■ **WHAT TO WORK ON**
Render the stretch of the material from the line containing "class: Aves" through the end as a two-column CSV headed "label" and "value." Give one row per line, with each field quoted and any line breaks replaced by spaces, and leave out the pictures.

■ **INPUT FOR THIS TASK**
_ _ _ _
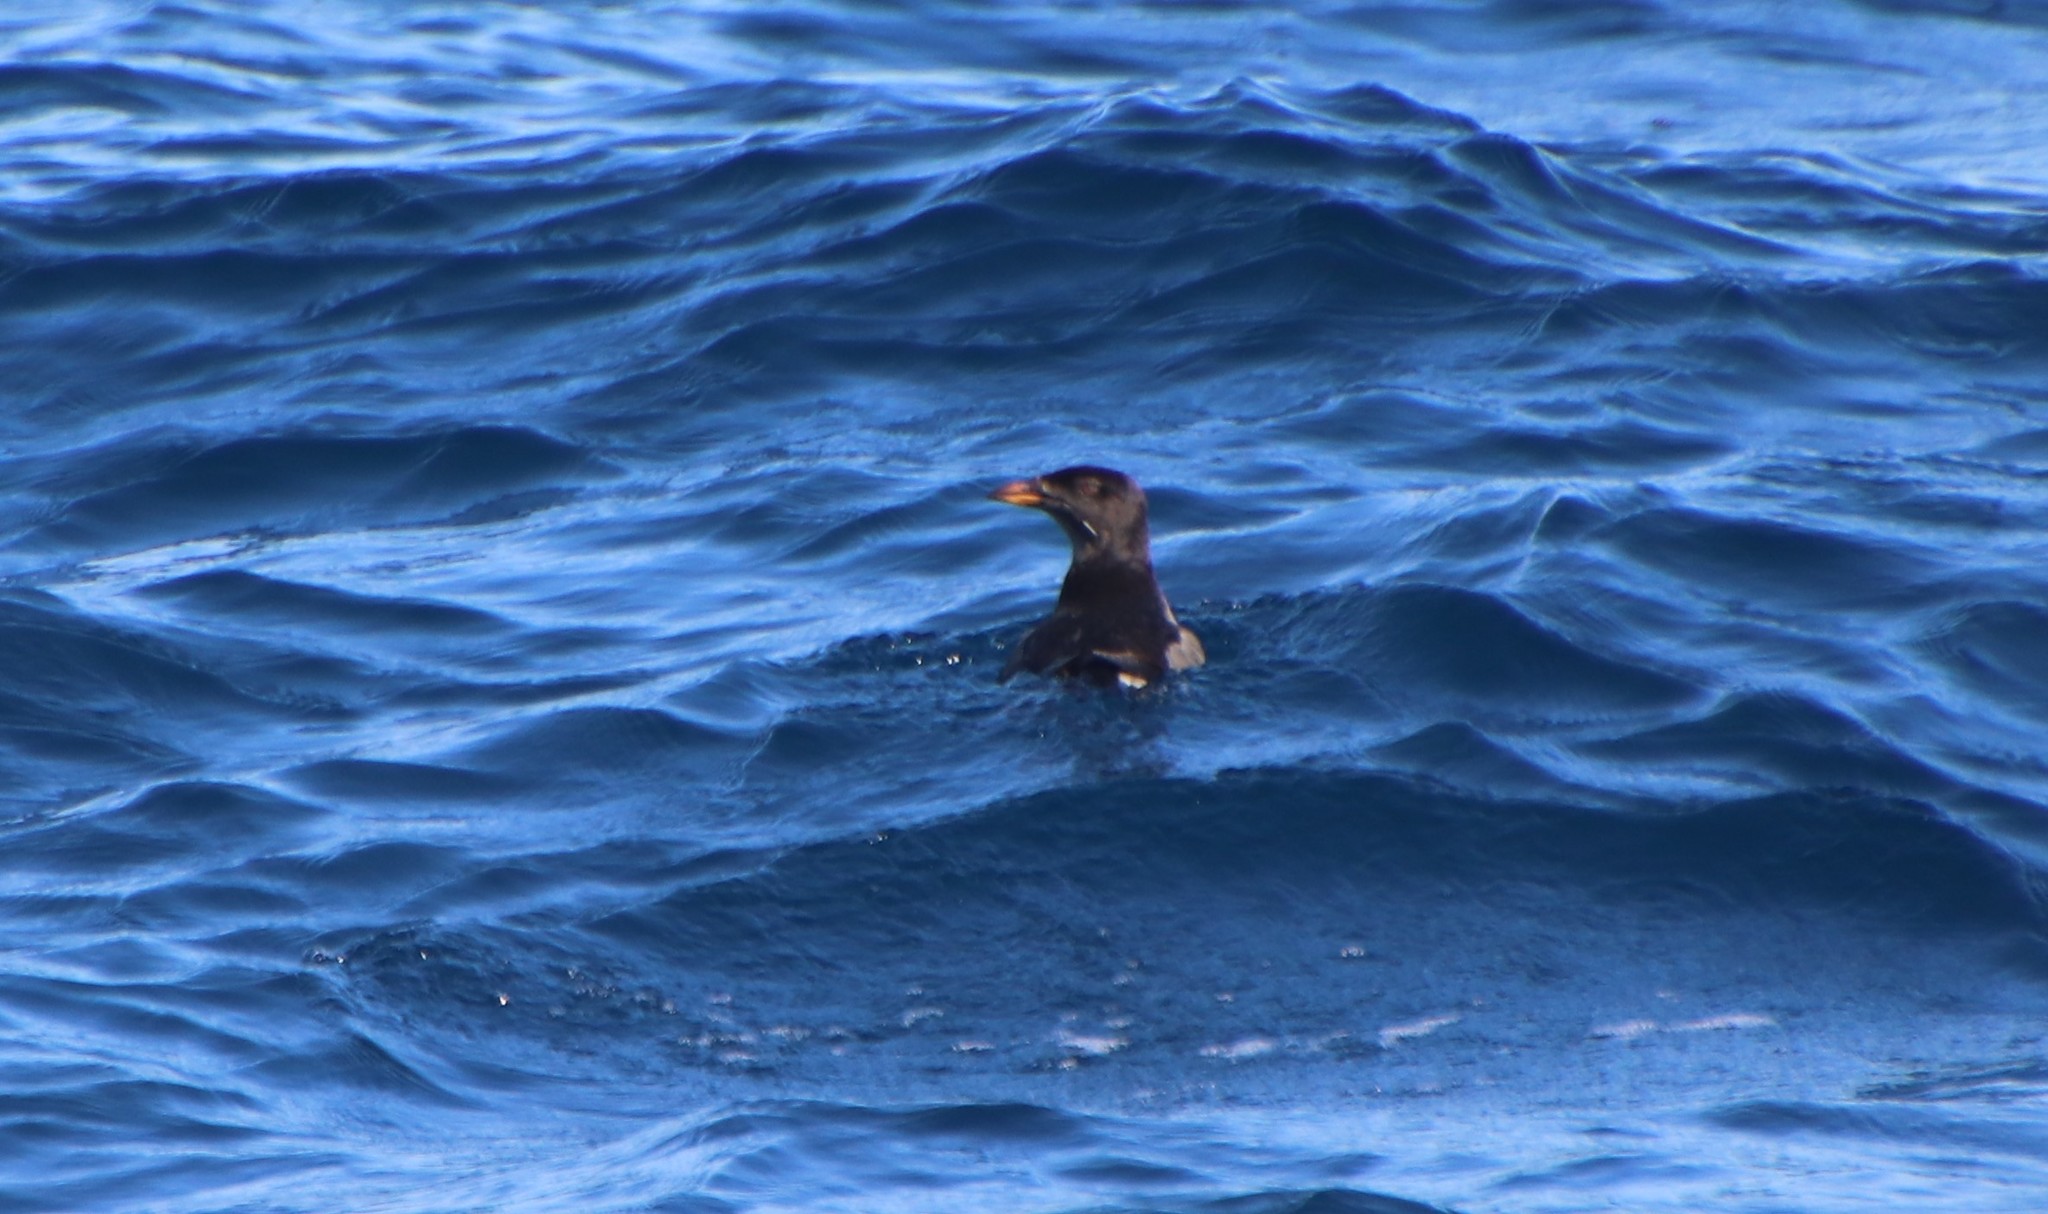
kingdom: Animalia
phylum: Chordata
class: Aves
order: Charadriiformes
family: Alcidae
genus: Cerorhinca
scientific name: Cerorhinca monocerata
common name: Rhinoceros auklet
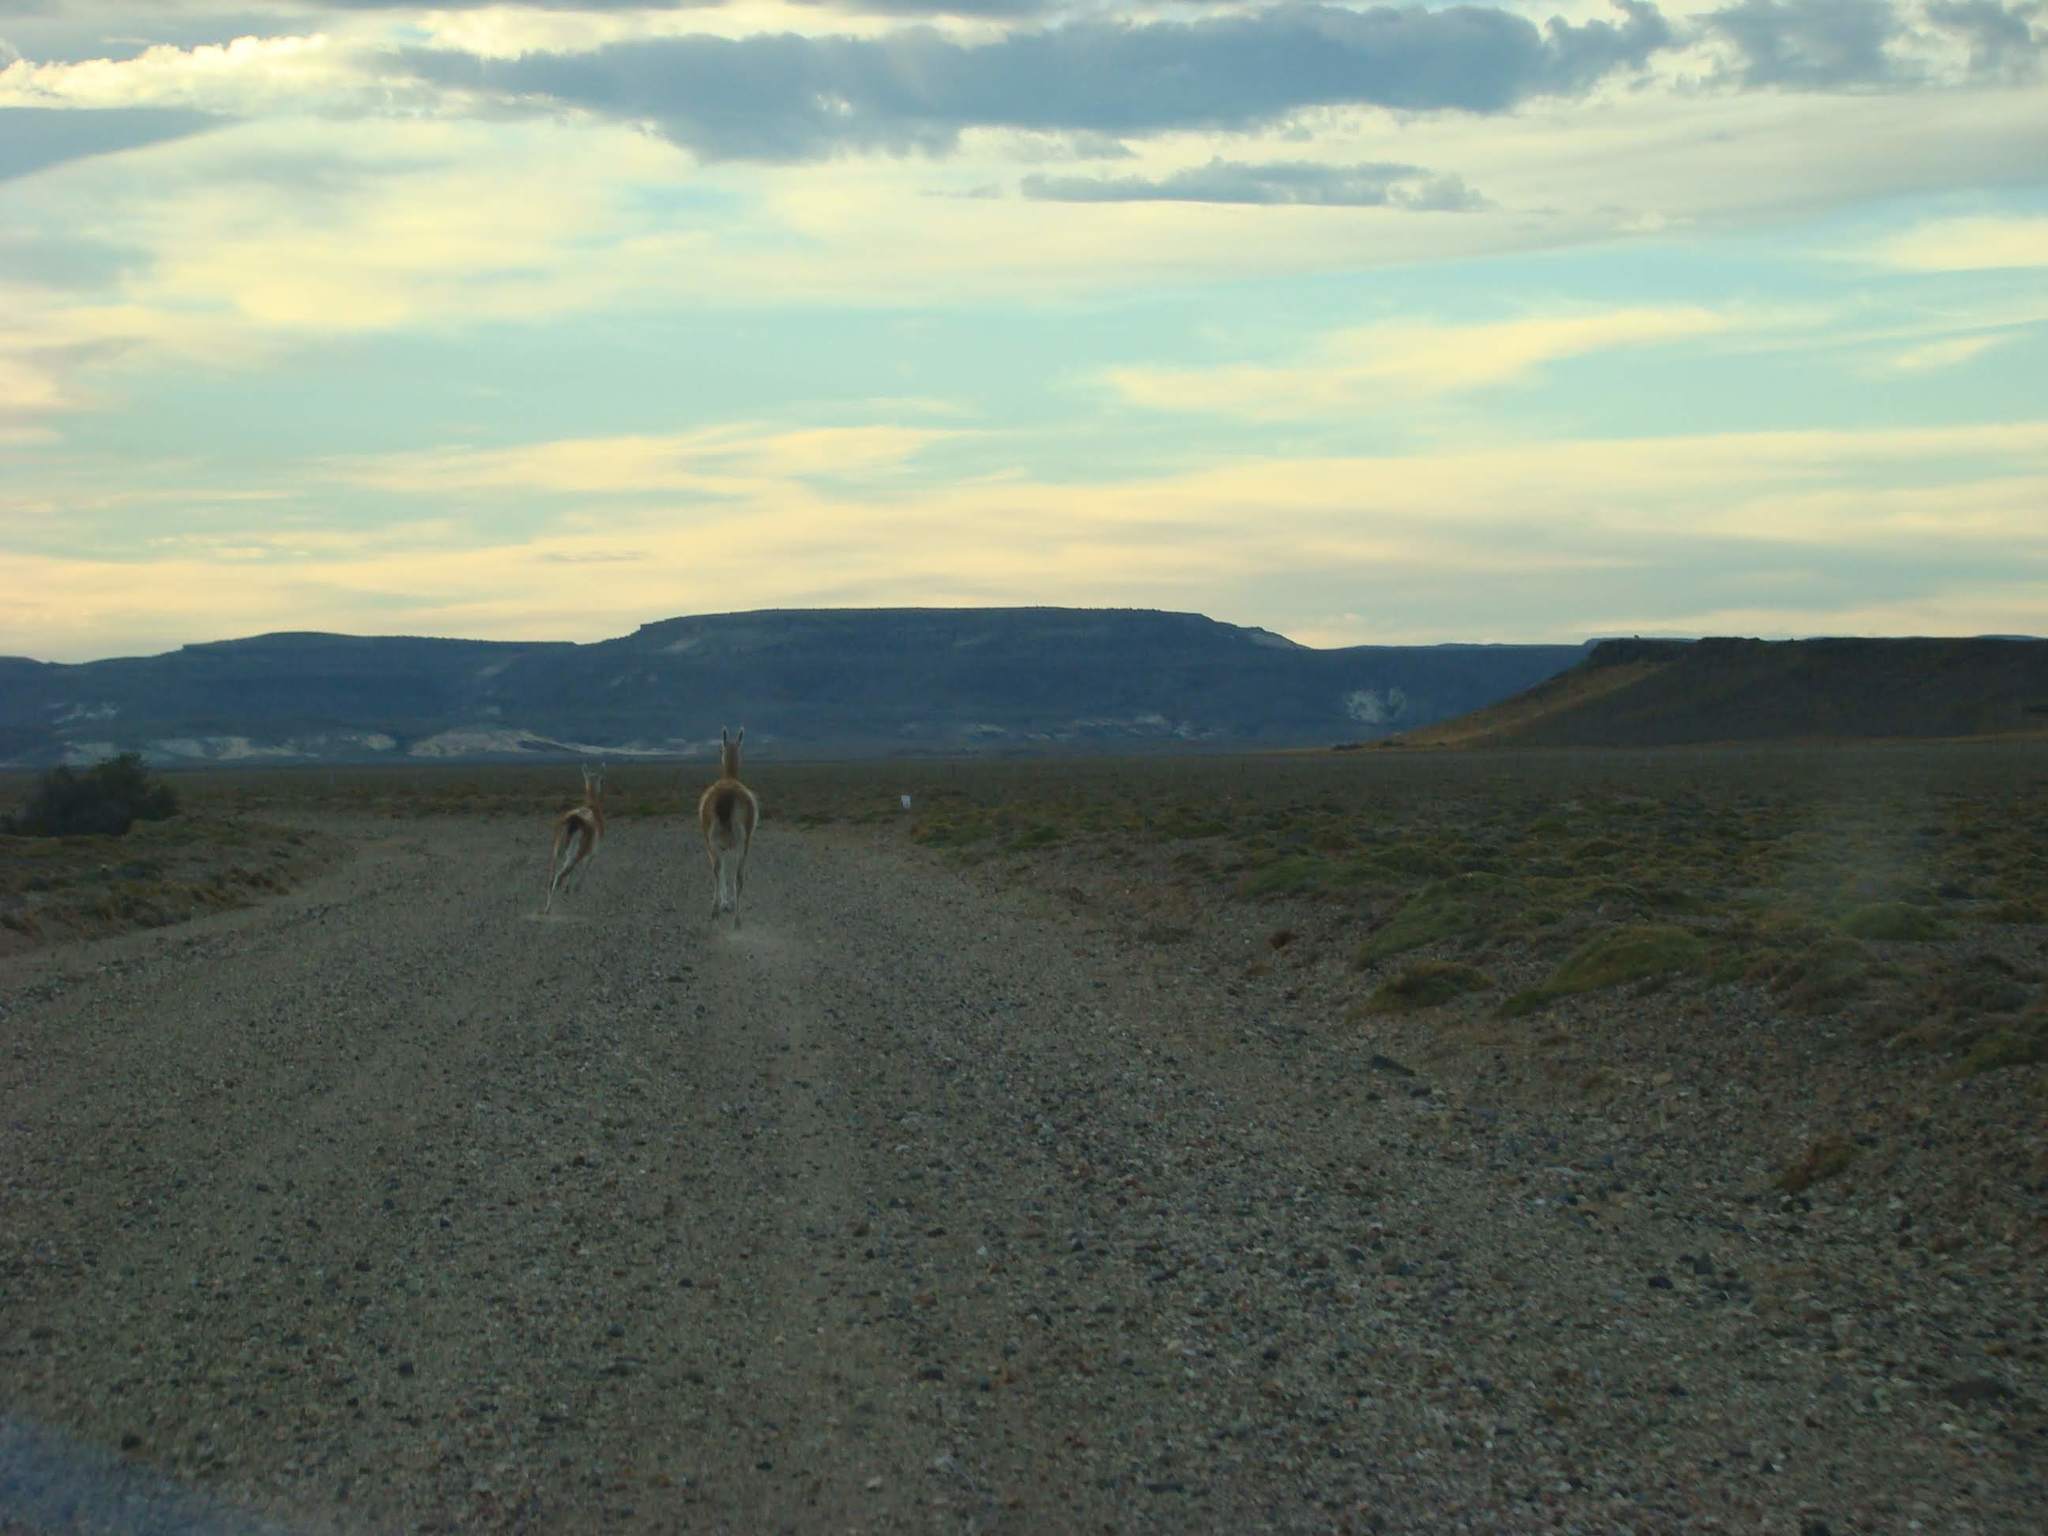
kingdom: Animalia
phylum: Chordata
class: Mammalia
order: Artiodactyla
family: Camelidae
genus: Lama
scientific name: Lama glama
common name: Llama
_ _ _ _
■ **ANSWER TO THIS EXERCISE**
label,value
"class:","Aves"
"order:","Charadriiformes"
"family:","Alcidae"
"genus:","Cerorhinca"
"scientific name:","Cerorhinca monocerata"
"common name:","Rhinoceros auklet"
"kingdom:","Animalia"
"phylum:","Chordata"
"class:","Mammalia"
"order:","Artiodactyla"
"family:","Camelidae"
"genus:","Lama"
"scientific name:","Lama glama"
"common name:","Llama"